Now, in our generation, the leading-sector Schumpterian creative-destruction upending of orders and institutions as everything established and fixed is steamed away process has set its bulls-eye on the learned intellectual professions that Matt and I specialize in. And it is not a comfortable thing to be in the bulls-eye. But neither was it comfortable to be John Henry vs. the steam-drill. Nor was King Arkhidamos III the Europontid (reigned -360 to -338) pleased to see Philippos II of Makedon introduce, alongside his military innovations of the sarissa-phalanx and the companion shock-cavalry, the torsion catapult: “By Hercules! Man’s bravery is ended!”

But I am a Gopnikist.
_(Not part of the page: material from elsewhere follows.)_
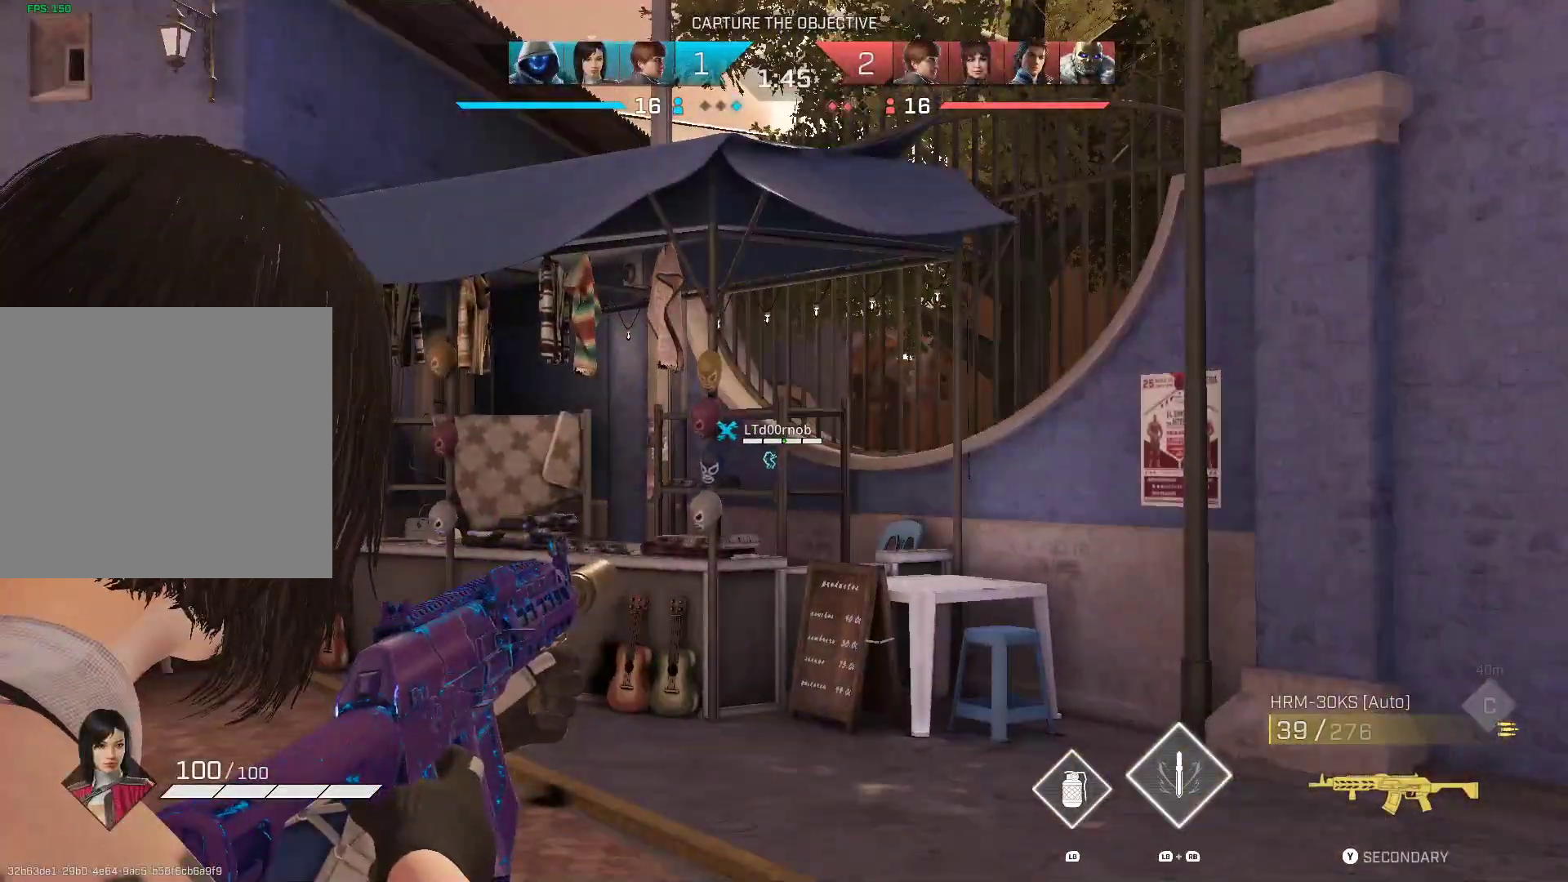
Gameplay with a controller (Xbox layout); each line is a JSON object with the inputs held at the frame after it (dt_ms = milliseconds from this image to that frame). "events" lists button and stick changes between this image and that frame as [ms after this image, input, new state], when the widget could be followed in between. Not read: L3 R2.
{"dt_ms": 500, "buttons": ["L2"], "left_stick": "center", "right_stick": "center", "events": [[217, "right_stick", "down-left"], [317, "right_stick", "center"]]}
Much better ways at accessing and remixing the real ASI—the Anthology Super-Intelligence of human collective wisdom—is not a Digital God. It is natural-language front-ends to structured and unstructured databases: something that, given our mental affordances, is of immense value. It is very large-scale, very big-data, very high-dimension, very flexible-function regression-and-classification analysis tools: also something of immense value. These are our tools, not our masters, with unanticipated and often adverse consequences as tool development often brings. These are not our adversaries who are going to outthink and outsmart and dominate us.

What we do about our problems over the next decade matters to us. A large part of what we do about our problems today is to invest in boosting the capabilities of our successors a decade from now to master the problems they will face then. How much and how to invest is worth thinking about, hard. Dealing with our problems as we face them over the next decade is worth thinking about, hard. Throwing up our hands because maybe not just the learned intellectual professions but much more will be overthrown over the next decade or two is certainly not helpful, and hence almost surely not rational.